**Task to complete**. Copy each line of the entries beneath that contains the word "revolución".

**Stored entries**.
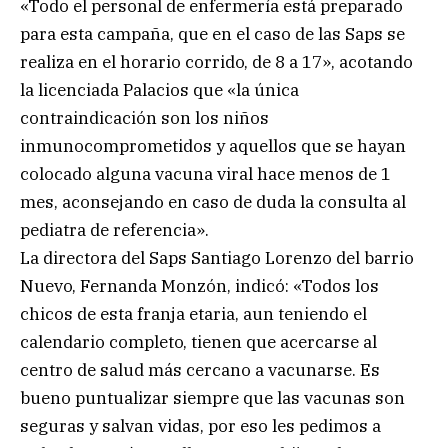
«Todo el personal de enfermería está preparado
para esta campaña, que en el caso de las Saps se
realiza en el horario corrido, de 8 a 17», acotando
la licenciada Palacios que «la única
contraindicación son los niños
inmunocomprometidos y aquellos que se hayan
colocado alguna vacuna viral hace menos de 1
mes, aconsejando en caso de duda la consulta al
pediatra de referencia».
La directora del Saps Santiago Lorenzo del barrio
Nuevo, Fernanda Monzón, indicó: «Todos los
chicos de esta franja etaria, aun teniendo el
calendario completo, tienen que acercarse al
centro de salud más cercano a vacunarse. Es
bueno puntualizar siempre que las vacunas son
seguras y salvan vidas, por eso les pedimos a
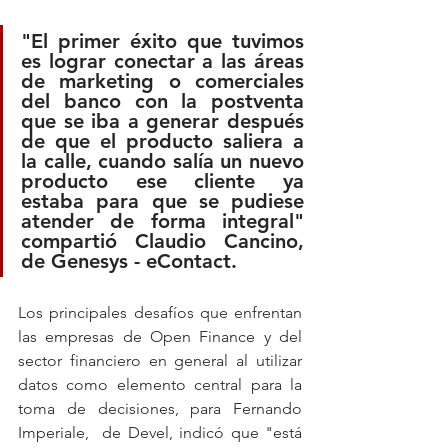
"El primer éxito que tuvimos 
es lograr conectar a las áreas 
de marketing o comerciales 
del banco con la postventa 
que se iba a generar después 
de que el producto saliera a 
la calle, cuando salía un nuevo 
producto ese cliente ya 
estaba para que se pudiese 
atender de forma integral" 
compartió Claudio Cancino, 
de Genesys - eContact.
Los principales desafíos que enfrentan 
las empresas de Open Finance y del 
sector financiero en general al utilizar 
datos como elemento central para la 
toma de decisiones, para Fernando 
Imperiale,  de Devel, indicó que "está 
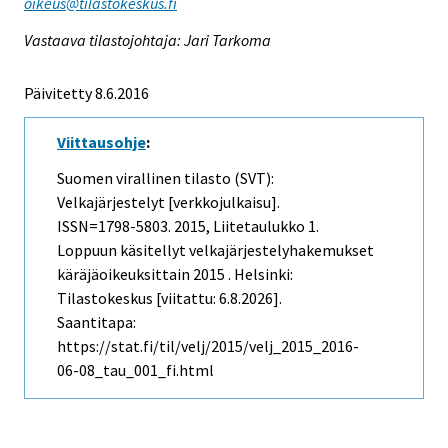
oikeus@tilastokeskus.fi
Vastaava tilastojohtaja: Jari Tarkoma
Päivitetty 8.6.2016
Viittausohje
:
Suomen virallinen tilasto (SVT):
Velkajärjestelyt [verkkojulkaisu].
ISSN=1798-5803. 2015, Liitetaulukko 1.
Loppuun käsitellyt velkajärjestelyhakemukset
käräjäoikeuksittain 2015 . Helsinki:
Tilastokeskus [viitattu: 6.8.2026].
Saantitapa:
https://stat.fi/til/velj/2015/velj_2015_2016-
06-08_tau_001_fi.html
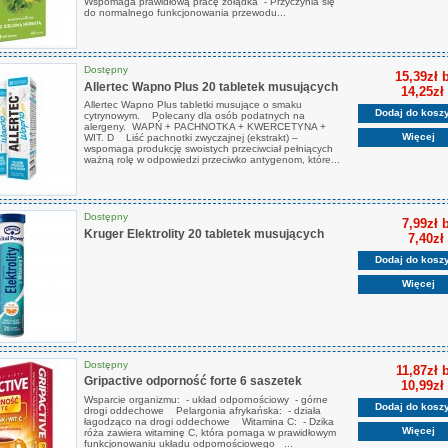
Wspomaga prawidłową pracę żołądka - Przyczynia się
do normalnego funkcjonowania przewodu...
Dostępny
15,39zł 
Allertec Wapno Plus 20 tabletek musujących
14,25zł
Allertec Wapno Plus tabletki musujące o smaku
Dodaj do kosz
cytrynowym. Polecany dla osób podatnych na
alergeny. WAPŃ + PACHNOTKA + KWERCETYNA +
Więcej
WIT. D Liść pachnotki zwyczajnej (ekstrakt) –
wspomaga produkcję swoistych przeciwciał pełniących
ważną rolę w odpowiedzi przeciwko antygenom, które...
Dostępny
7,99zł 
Kruger Elektrolity 20 tabletek musujących
7,40zł
Dodaj do kosz
Więcej
Dostępny
11,87zł 
Gripactive odporność forte 6 saszetek
10,99zł
Wsparcie organizmu: - układ odpornościowy - górne
Dodaj do kosz
drogi oddechowe Pelargonia afrykańska: - działa
łagodząco na drogi oddechowe Witamina C: - Dzika
Więcej
róża zawiera witaminę C, która pomaga w prawidłowym
funkcjonowaniu układu odpornościowego ...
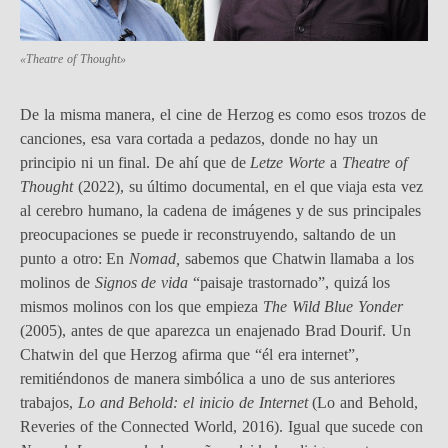
«Theatre of Thought»
De la misma manera, el cine de Herzog es como esos trozos de
canciones, esa vara cortada a pedazos, donde no hay un
principio ni un final. De ahí que de
Letze Worte
a
Theatre of
Thought
(2022), su último documental, en el que viaja esta vez
al cerebro humano, la cadena de imágenes y de sus principales
preocupaciones se puede ir reconstruyendo, saltando de un
punto a otro: En
Nomad,
sabemos que Chatwin llamaba a los
molinos de
Signos de vida
“paisaje trastornado”, quizá los
mismos molinos con los que empieza
The Wild Blue Yonder
(2005), antes de que aparezca un enajenado Brad Dourif. Un
Chatwin del que Herzog afirma que “él era internet”,
remitiéndonos de manera simbólica a uno de sus anteriores
trabajos,
Lo and Behold: el inicio de Internet
(Lo and Behold,
Reveries of the Connected World, 2016). Igual que sucede con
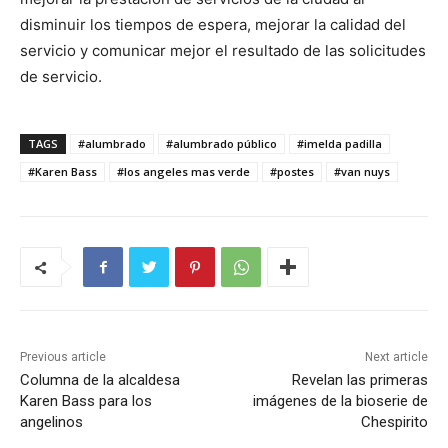
disminuir los tiempos de espera, mejorar la calidad del
servicio y comunicar mejor el resultado de las solicitudes
de servicio.
TAGS
#alumbrado
#alumbrado público
#imelda padilla
#Karen Bass
#los angeles mas verde
#postes
#van nuys
Previous article
Next article
Columna de la alcaldesa
Revelan las primeras
Karen Bass para los
imágenes de la bioserie de
angelinos
Chespirito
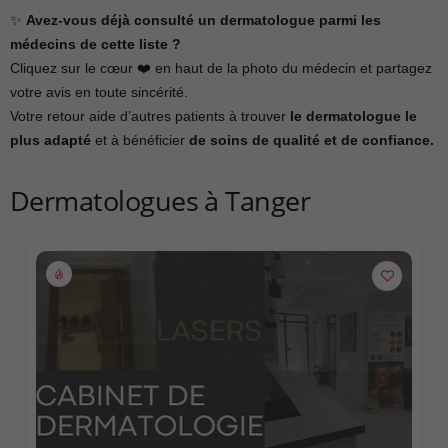
✨
Avez-vous déjà consulté un dermatologue parmi les
médecins de cette liste ?
Cliquez sur le cœur ❤️ en haut de la photo du médecin et partagez
votre avis en toute sincérité.
Votre retour aide d’autres patients à trouver
le dermatologue le
plus adapté
et à bénéficier
de soins de qualité et de confiance.
Dermatologues à Tanger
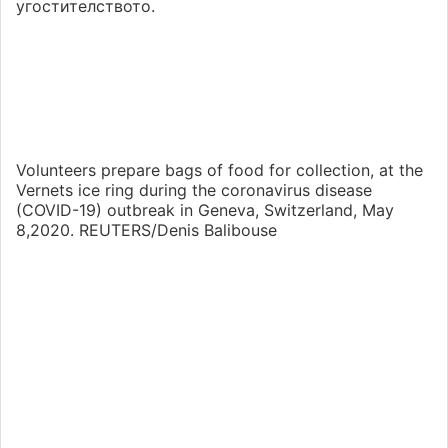
угостителството.
Volunteers prepare bags of food for collection, at the
Vernets ice ring during the coronavirus disease
(COVID-19) outbreak in Geneva, Switzerland, May
8,2020. REUTERS/Denis Balibouse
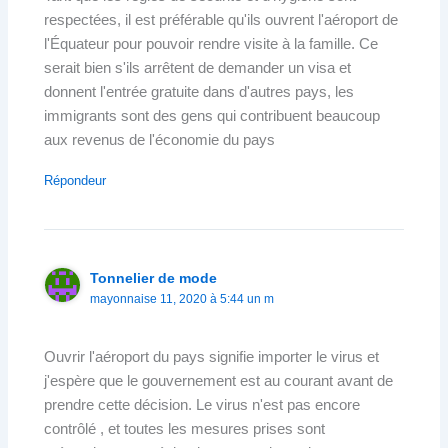
respectées, il est préférable qu'ils ouvrent l'aéroport de
l'Équateur pour pouvoir rendre visite à la famille. Ce
serait bien s'ils arrêtent de demander un visa et
donnent l'entrée gratuite dans d'autres pays, les
immigrants sont des gens qui contribuent beaucoup
aux revenus de l'économie du pays
Répondeur
Tonnelier de mode
mayonnaise 11, 2020 à 5:44 un m
Ouvrir l'aéroport du pays signifie importer le virus et
j'espère que le gouvernement est au courant avant de
prendre cette décision. Le virus n'est pas encore
contrôlé , et toutes les mesures prises sont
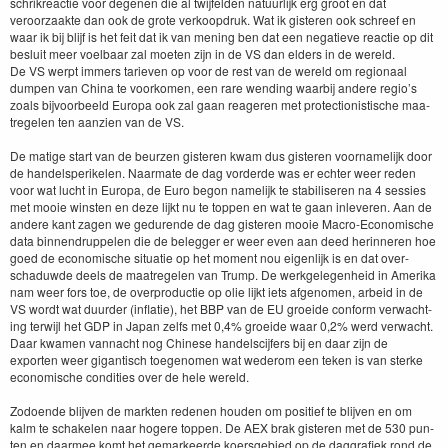
schrikre­ac­tie voor dege­nen die al twi­jfelden natu­urlijk erg groot en dat
veroorza­ak­te dan ook de grote verkoop­druk. Wat ik gis­teren ook schreef en
waar ik bij bli­jf is het feit dat ik van mening ben dat een negatieve reac­tie op dit
besluit meer voel­baar zal moeten zijn in de
VS
dan elders in de wereld.
De
VS
werpt immers tarieven op voor de rest van de wereld om region­aal
dumpen van Chi­na te voorkomen, een rare wend­ing waar­bij andere regio’s
zoals bijvoor­beeld Europa ook zal gaan rea­geren met pro­tec­tion­is­tis­che maa­
trege­len ten aanzien van de
VS
.
De matige start van de beurzen gis­teren kwam dus gis­teren voor­namelijk door
de han­delsperike­len. Naar­mate de dag vorderde was er echter weer reden
voor wat lucht in Europa, de Euro begon namelijk te sta­bilis­eren na
4
sessies
met mooie win­sten en deze lijkt nu te top­pen en wat te gaan inlev­eren. Aan de
andere kant zagen we gedurende de dag gis­teren mooie Macro-Economis­che
data bin­nen­drup­pe­len die de beleg­ger er weer even aan deed herin­neren hoe
goed de economis­che sit­u­atie op het moment nou eigen­lijk is en dat over­
schaduwde deels de maa­trege­len van Trump. De werkgele­gen­heid in Ameri­ka
nam weer fors toe, de over­pro­duc­tie op olie lijkt iets afgenomen, arbeid in de
VS
wordt wat duur­der (inflatie), het
BBP
van de
EU
groei­de con­form verwacht­
ing ter­wi­jl het
GDP
in Japan zelfs met
0
,
4
% groei­de waar
0
,
2
% werd verwacht.
Daar kwa­men van­nacht nog Chi­nese han­delsci­jfers bij en daar zijn de
exporten weer gigan­tisch toegenomen wat wederom een teken is van sterke
economis­che con­di­ties over de hele wereld.
Zodoende bli­jven de mark­ten rede­nen houden om posi­tief te bli­jven en om
kalm te schake­len naar hogere top­pen. De
AEX
brak gis­teren met de
530
pun­
ten en daarmee komt het gemar­keerde koers­ge­bied op de dag­grafiek rond de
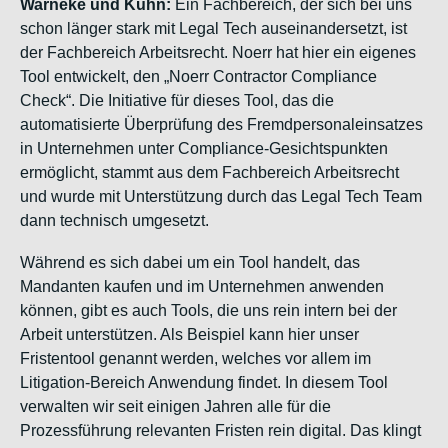
Warneke und Kuhn:
Ein Fachbereich, der sich bei uns
schon länger stark mit Legal Tech auseinandersetzt, ist
der Fachbereich Arbeitsrecht. Noerr hat hier ein eigenes
Tool entwickelt, den „Noerr Contractor Compliance
Check“. Die Initiative für dieses Tool, das die
automatisierte Überprüfung des Fremdpersonaleinsatzes
in Unternehmen unter Compliance-Gesichtspunkten
ermöglicht, stammt aus dem Fachbereich Arbeitsrecht
und wurde mit Unterstützung durch das Legal Tech Team
dann technisch umgesetzt.
Während es sich dabei um ein Tool handelt, das
Mandanten kaufen und im Unternehmen anwenden
können, gibt es auch Tools, die uns rein intern bei der
Arbeit unterstützen. Als Beispiel kann hier unser
Fristentool genannt werden, welches vor allem im
Litigation-Bereich Anwendung findet. In diesem Tool
verwalten wir seit einigen Jahren alle für die
Prozessführung relevanten Fristen rein digital. Das klingt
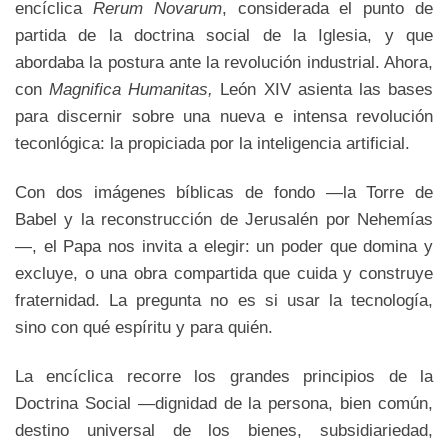
encíclica
Rerum Novarum
, considerada el punto de
partida de la doctrina social de la Iglesia, y que
abordaba la postura ante la revolución industrial. Ahora,
con
Magnifica Humanitas,
León XIV asienta las bases
para discernir sobre una nueva e intensa revolución
teconlógica: la propiciada por la inteligencia artificial.
Con dos imágenes bíblicas de fondo —la Torre de
Babel y la reconstrucción de Jerusalén por Nehemías
—, el Papa nos invita a elegir: un poder que domina y
excluye, o una obra compartida que cuida y construye
fraternidad. La pregunta no es si usar la tecnología,
sino con qué espíritu y para quién.
La encíclica recorre los grandes principios de la
Doctrina Social —dignidad de la persona, bien común,
destino universal de los bienes, subsidiariedad,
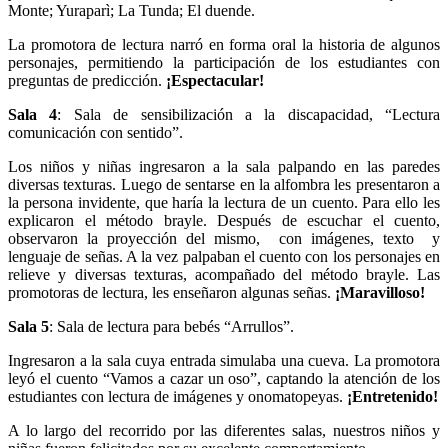
Monte; Yuraparì; La Tunda; El duende.
La promotora de lectura narró en forma oral la historia de algunos
personajes, permitiendo la participación de los estudiantes con
preguntas de predicción.
¡Espectacular!
Sala 4
: Sala de sensibilización a la discapacidad, “Lectura
comunicación con sentido”.
Los niños y niñas ingresaron a la sala palpando en las paredes
diversas texturas. Luego de sentarse en la alfombra les presentaron a
la persona invidente, que haría la lectura de un cuento. Para ello les
explicaron el método brayle. Después de escuchar el cuento,
observaron la proyección del mismo, con imágenes, texto y
lenguaje de señas. A la vez palpaban el cuento con los personajes en
relieve y diversas texturas, acompañado del método brayle. Las
promotoras de lectura, les enseñaron algunas señas.
¡Maravilloso!
Sala 5
: Sala de lectura para bebés “Arrullos”.
Ingresaron a la sala cuya entrada simulaba una cueva. La promotora
leyó el cuento “Vamos a cazar un oso”, captando la atención de los
estudiantes con lectura de imágenes y onomatopeyas.
¡Entretenido!
A lo largo del recorrido por las diferentes salas, nuestros niños y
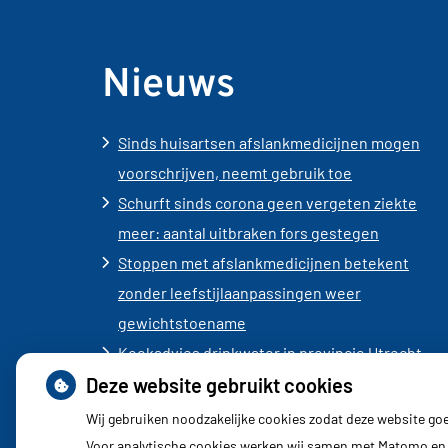
Nieuws
Sinds huisartsen afslankmedicijnen mogen
voorschrijven, neemt gebruik toe
Schurft sinds corona geen vergeten ziekte
meer: aantal uitbraken fors gestegen
Stoppen met afslankmedicijnen betekent
zonder leefstijlaanpassingen weer
gewichtstoename
Kookadvies drinkwater in provincie Utrecht
Deze website gebruikt cookies
vanwege besmetting
Terugroepactie babyvoeding Nestlé: bacterie
Wij gebruiken noodzakelijke cookies zodat deze website go
kan baby’s ziek maken
Voor analytische cookies werken wij samen met Matomo en 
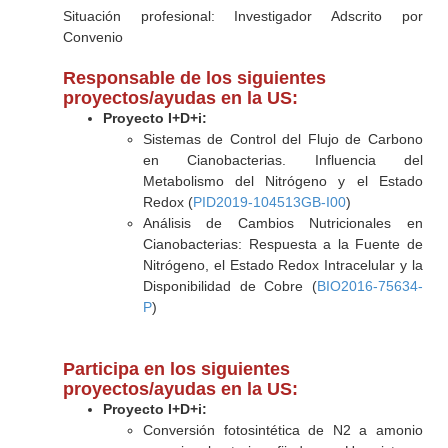
Situación profesional: Investigador Adscrito por
Convenio
Responsable de los siguientes
proyectos/ayudas en la US:
Proyecto I+D+i:
Sistemas de Control del Flujo de Carbono
en Cianobacterias. Influencia del
Metabolismo del Nitrógeno y el Estado
Redox (
PID2019-104513GB-I00
)
Análisis de Cambios Nutricionales en
Cianobacterias: Respuesta a la Fuente de
Nitrógeno, el Estado Redox Intracelular y la
Disponibilidad de Cobre (
BIO2016-75634-
P
)
Participa en los siguientes
proyectos/ayudas en la US:
Proyecto I+D+i:
Conversión fotosintética de N2 a amonio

**Answer space**.
abordaba la postura ante la revolución industrial. Ahora,
para discernir sobre una nueva e intensa revolución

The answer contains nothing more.